Although most authors of prognostic biomarker studies in prostate cancer investigate markers for therapy planning at the biopsy stage, these studies, as exemplified in our selection, mainly use RPE specimens (and not preoperatively sampled biopsy material) and analyse disease progression following radical prostatectomy. The inherent but to our knowledge unproven assumption is that markers of disease progression following surgery can also be used upfront to estimate the tumours’ endogenous aggressiveness; or, in other words, that predictive markers are also prognostic markers. The distinction of prognostic markers that estimate the natural course of disease and predictive markers that estimate the response to therapy is still often ignored. This aspect should be considered carefully, for surgery might indeed heal and not only ameliorate the disease. As the TMPRSS2-ERG translocation illustrates, a biomarker may well allow prognostication in untreated patients (Demichelis et al, 2007; Attard et al, 2008) but can still fail to predict progression following therapy (Minner et al, 2011; Pettersson et al, 2012). Other markers may work in both settings, as demonstrated by the cell cycle proliferation signature, proposed by Cuzick et al (2011).

We are convinced that the final and most crucial step in verification of a biomarker for therapy planning at the initial biopsy stage would be a prospective trial in an active surveillance cohort. A reliable biomarker should then be able to identify insignificant tumours that can safely be kept under surveillance for a longer time and do not necessitate active treatment because of the criteria of tumour progression. Even then, long-term follow-up data with either cancer-specific death or onset of castration refractory disease as an endpoint would be highly desirable.
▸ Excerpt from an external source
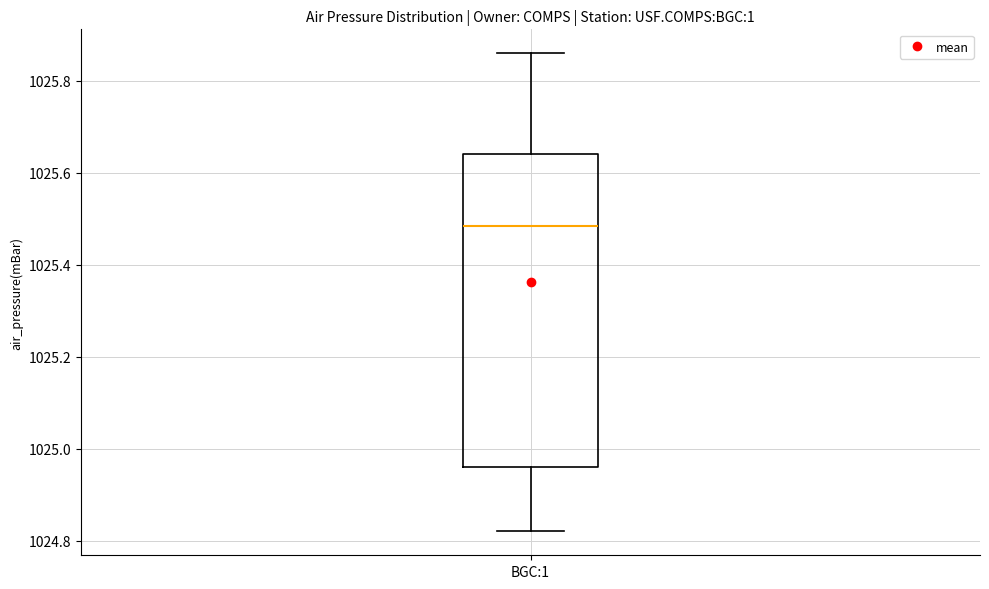

Where does the upper whisker of the box for BGC:1 end on the y-axis? The values are not printed on the chart, so give them approximately, as read against the axis.

1025.86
Another open point of discussion is, if the commonly used surrogate marker of disease progression, PSA relapse, is delineating a clinically meaningful endpoint, because many patients with a PSA progression will die of other, non-cancer related causes (Attard and de Bono, 2009). To complicate the matter, the definition of PSA progression also varies between studies (Nielsen and Partin, 2007). It also has to be kept in mind, that it is highly unlikely that molecular prognostic biomarkers solely can supersede the clinico-pathological parameters that build the basis of commonly used nomograms, but are only able to add prognostic information to these. This is in principle good news for histopathologists who should strengthen their efforts to provide even more standardised reports in the future, irrespective of molecular developments.

In summary, this study sheds some very critical light on contemporary immunohistochemistry studies that aim to identify prognostic biomarkers for prostate cancer. Acknowledging the inherent limitations of this comprehensive meta-analysis and verification study, the majority of published biomarkers could not be confirmed. This is disappointing but in excellent concordance with the skeptical view of biostatisticians and may also be true for other tumour entities (Ioannidis, 2005, 2013). We feel that in addition to the suggestions made above, the REMARK guidelines, which summarise important cornerstones of biomarker investigations, clearly deserve a wider reception, better acknowledgment, and stricter adherence in order to increase the quality of published data in the future (McShane et al, 2005a).